Bir de bu ikilinin önüne on numara pozisyonuna Arda Güler’i koyunca sanki Fenerbahçe taraftarını memnun edecek bir kadro ile başlıyormuş gibi göründü. Ama doğrusunu söylemek gerekirse Fenerbahçe’ye gönül verenler artık maça hangi onbir ile başlarsa başlasın takımlarından daha organize, daha dominant oyunlar bekliyor, hele Slovacko gibi bir takım karşısında. Oysa karşılaşmanın ilk 45 dakikasında pek de öyle olmadı.
Turun ilk maçı zaten 3-0 kazanılmış, iş Kadıköy’de bitirilmişken, Ümraniyespor maçı sonrası çok eleştirilen Jorge Jesus ve takım için bu maç Çok büyük bir fırsattı. Hele bir de daha az süre bulan ve oynamak için can atan futbolcuların da oynama fırsatı bulduğunu düşünürsek bu karşılaşma büyük bir şanstı.
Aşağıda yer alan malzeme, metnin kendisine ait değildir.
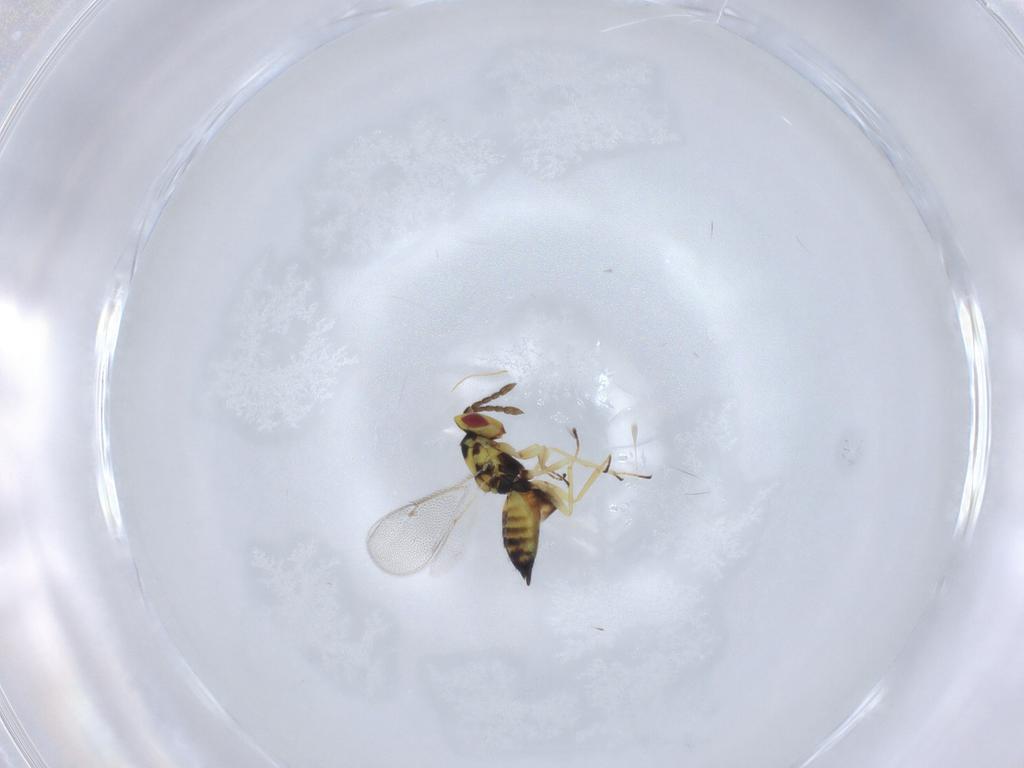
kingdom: Animalia
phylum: Arthropoda
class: Insecta
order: Hymenoptera
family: Eulophidae
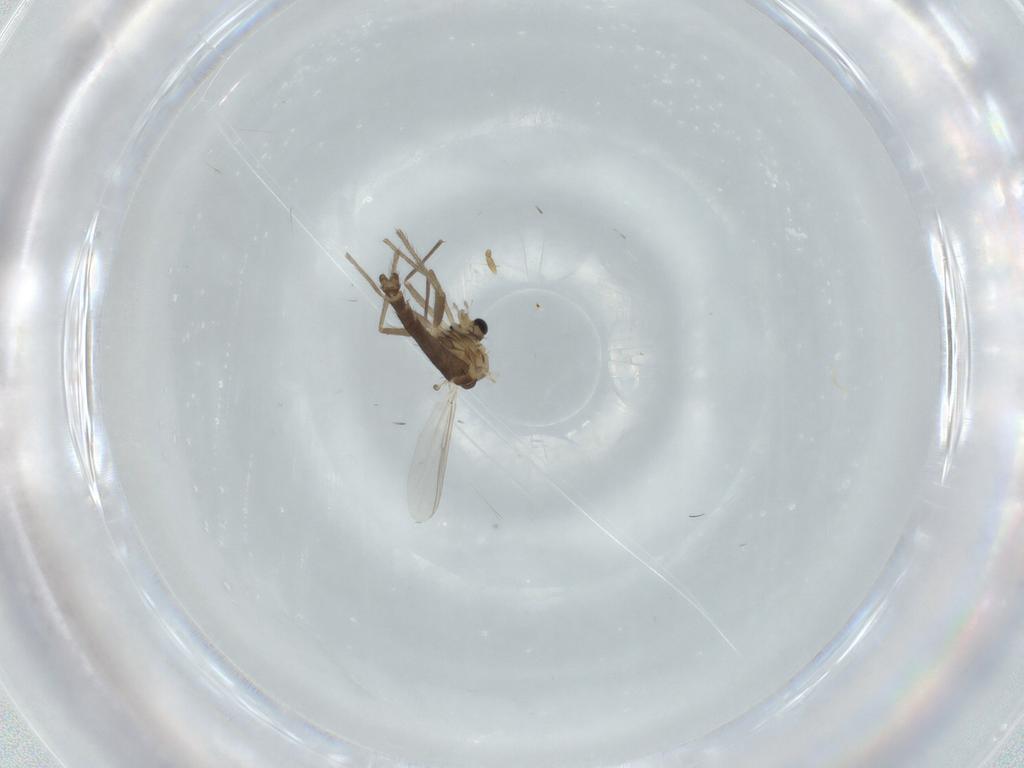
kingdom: Animalia
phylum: Arthropoda
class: Insecta
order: Diptera
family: Chironomidae
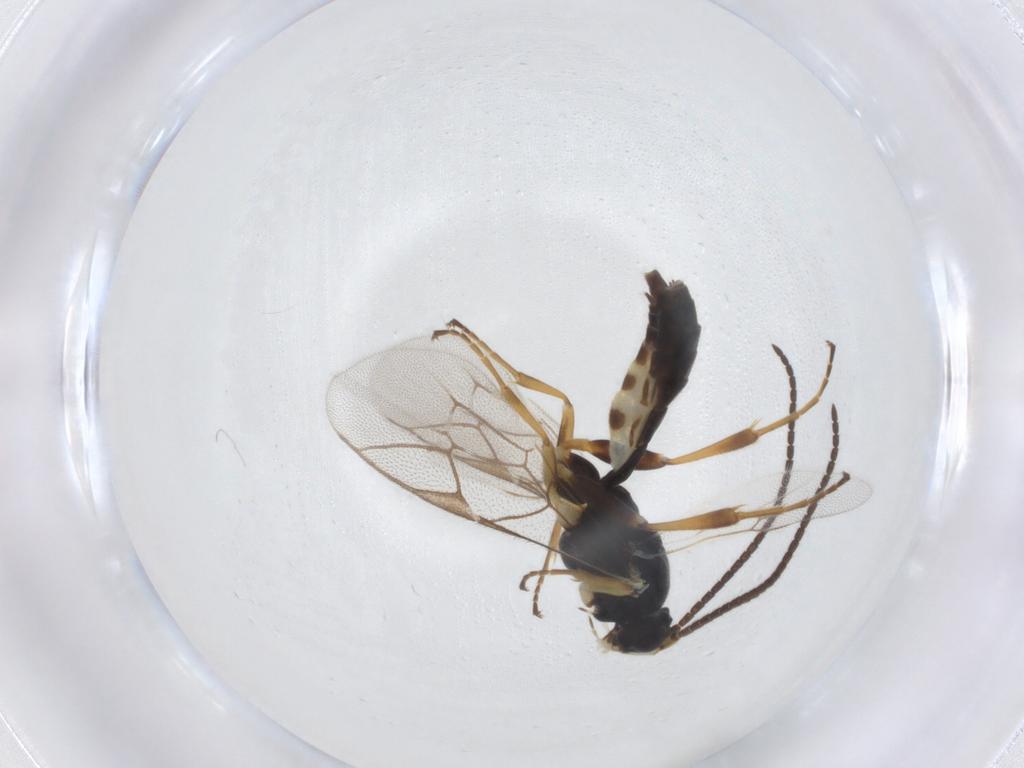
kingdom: Animalia
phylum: Arthropoda
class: Insecta
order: Hymenoptera
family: Ichneumonidae
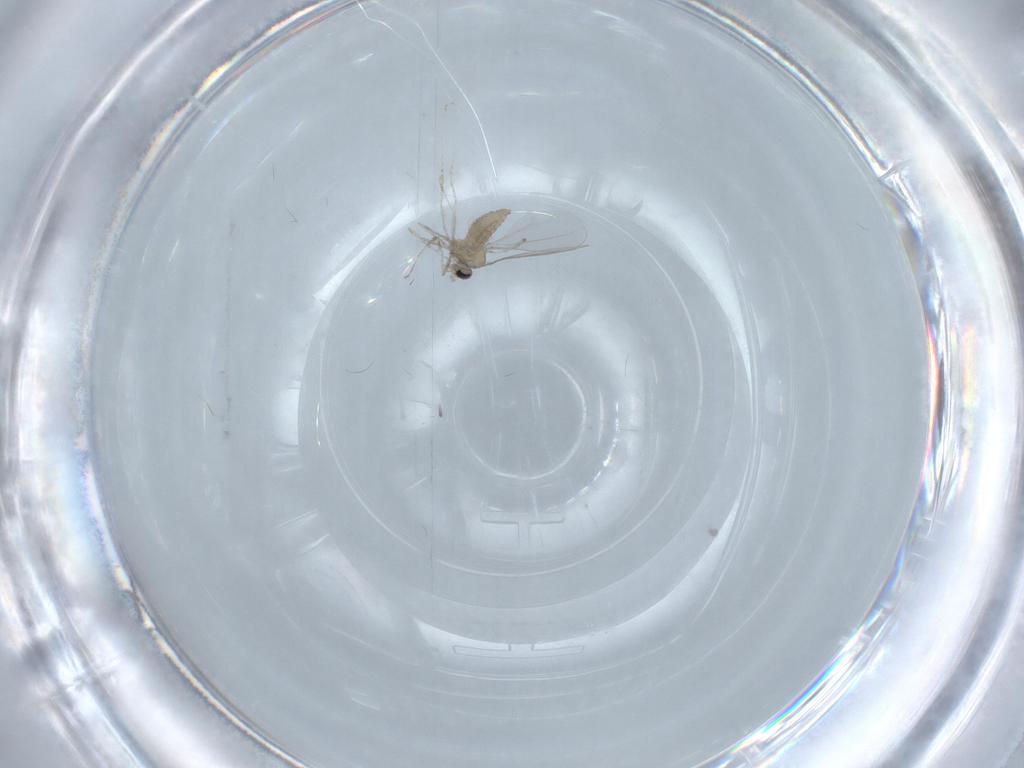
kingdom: Animalia
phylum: Arthropoda
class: Insecta
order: Diptera
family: Cecidomyiidae
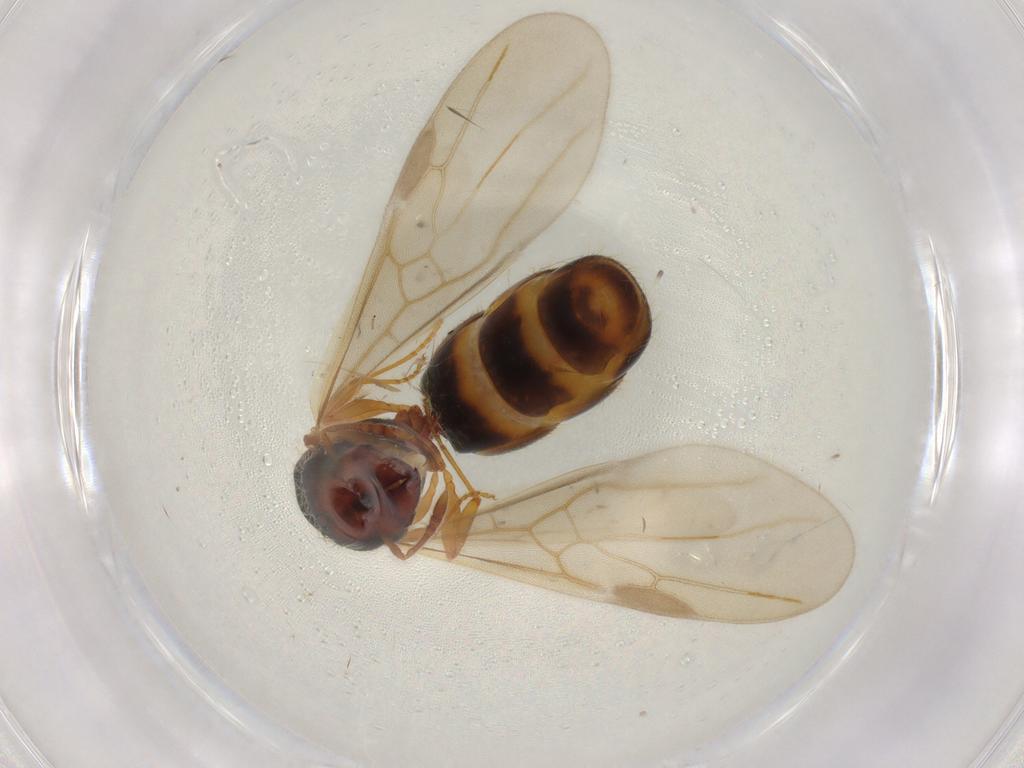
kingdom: Animalia
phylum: Arthropoda
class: Insecta
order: Hymenoptera
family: Formicidae
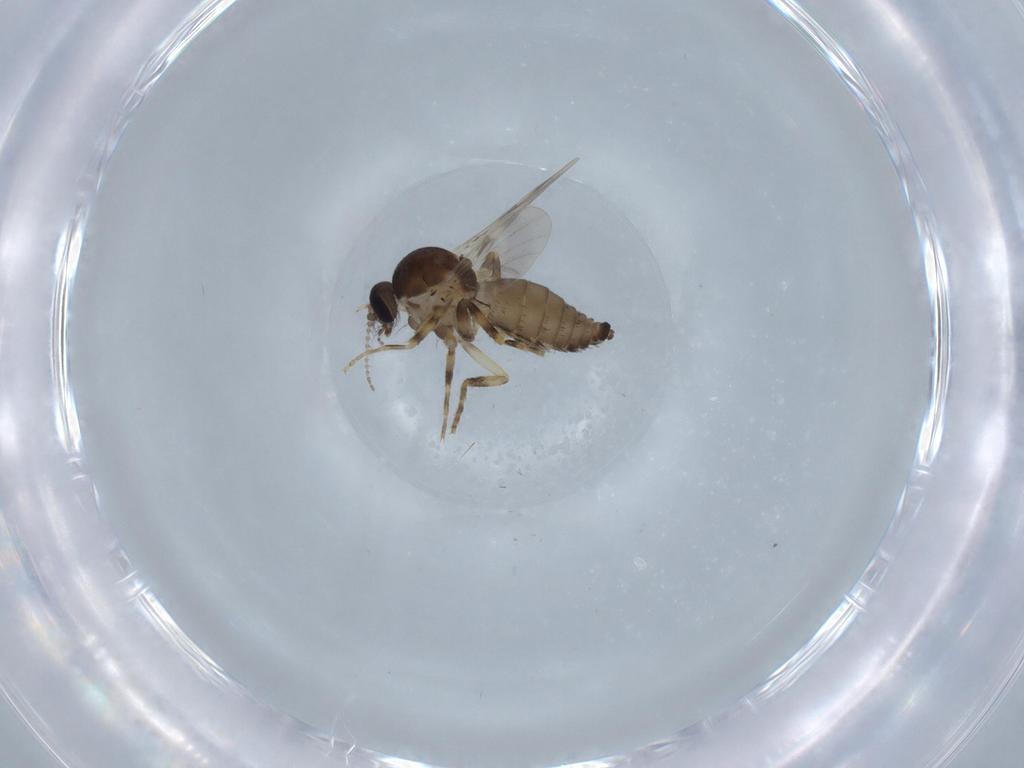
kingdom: Animalia
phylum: Arthropoda
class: Insecta
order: Diptera
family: Ceratopogonidae
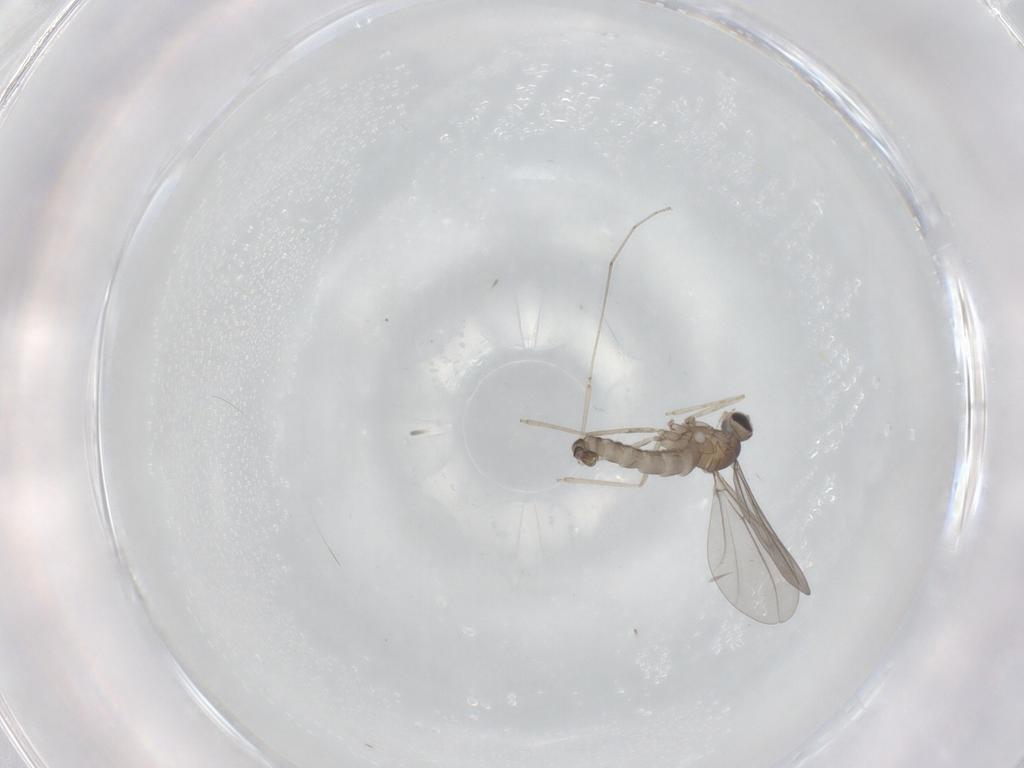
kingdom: Animalia
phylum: Arthropoda
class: Insecta
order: Diptera
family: Cecidomyiidae
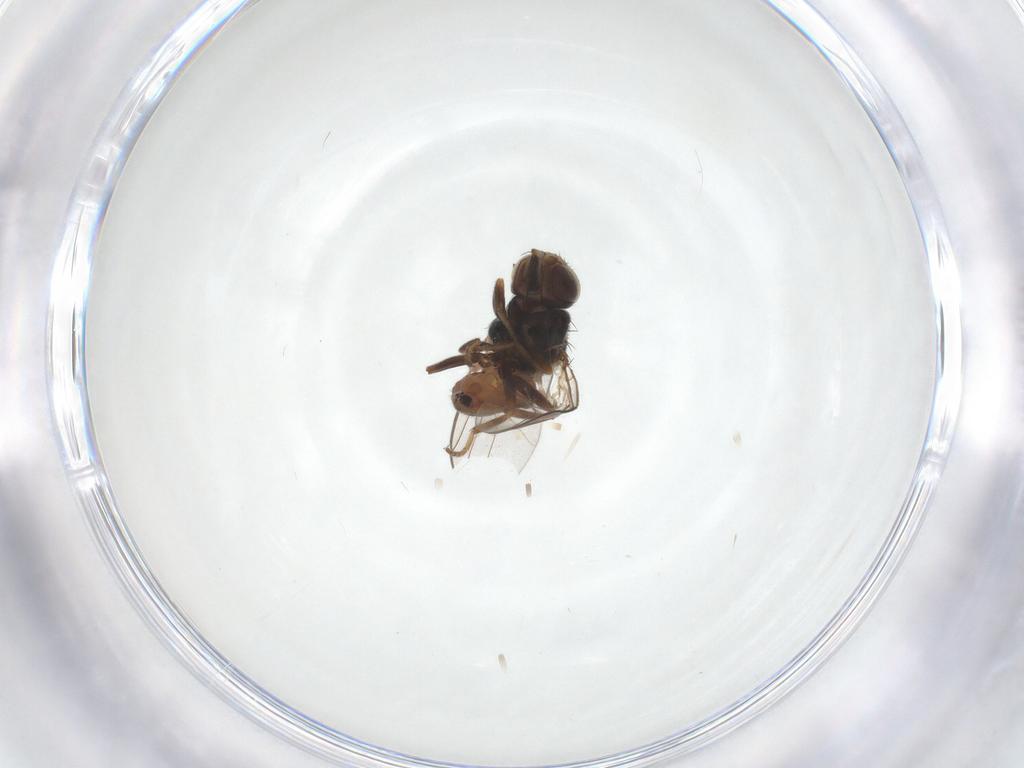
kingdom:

İkinci yarıya da aynı 11'le başlayan Fenerbahçe henüz net pozisyon bulmadan Sedar Dursun şapkadan tavşan çıkartarak 56. dakikada takımını 1-0 öne geçirdi. Bu gol sonrası Sarı Lacivertli takımın daha rahat oynayacağını düşünürken, iki dakika sonra tıpkı Ümraniyespor maçında yediği goller gibi duran toptan gelen bir gol gördü kalesinde.
Hemen ardından golde rakiple kale arasına giremeyen Luan Peres, Bruma ve Crespo’yu çıkartan Jorge Jesus yerlerine, Novak, Emre Mor ve Zajc’ı aldı. Bu değişikliklerin ardından sahada değişen pek de bir şey olmadı. Sakatlanan Lemos’un yerine Gustavo Henrique, sonrasında da Arda Güler’in yerine Lincoln Henrique oyuna girdi.
İlk maçtaki skorun ardından bir formalite karşılaşması haline gelen bu maç aslında ülke puanlarının yakınlığı nedeniyle daha da aşağılara inmemek için kazanmamız gereken maçlardan birisi ve hafta içinde Jorge Jesus’un da söylediği gibi teknik, taktik ve fiziksel olarak istediğimiz seviyeye gelebilmek için önemli bir fırsattı.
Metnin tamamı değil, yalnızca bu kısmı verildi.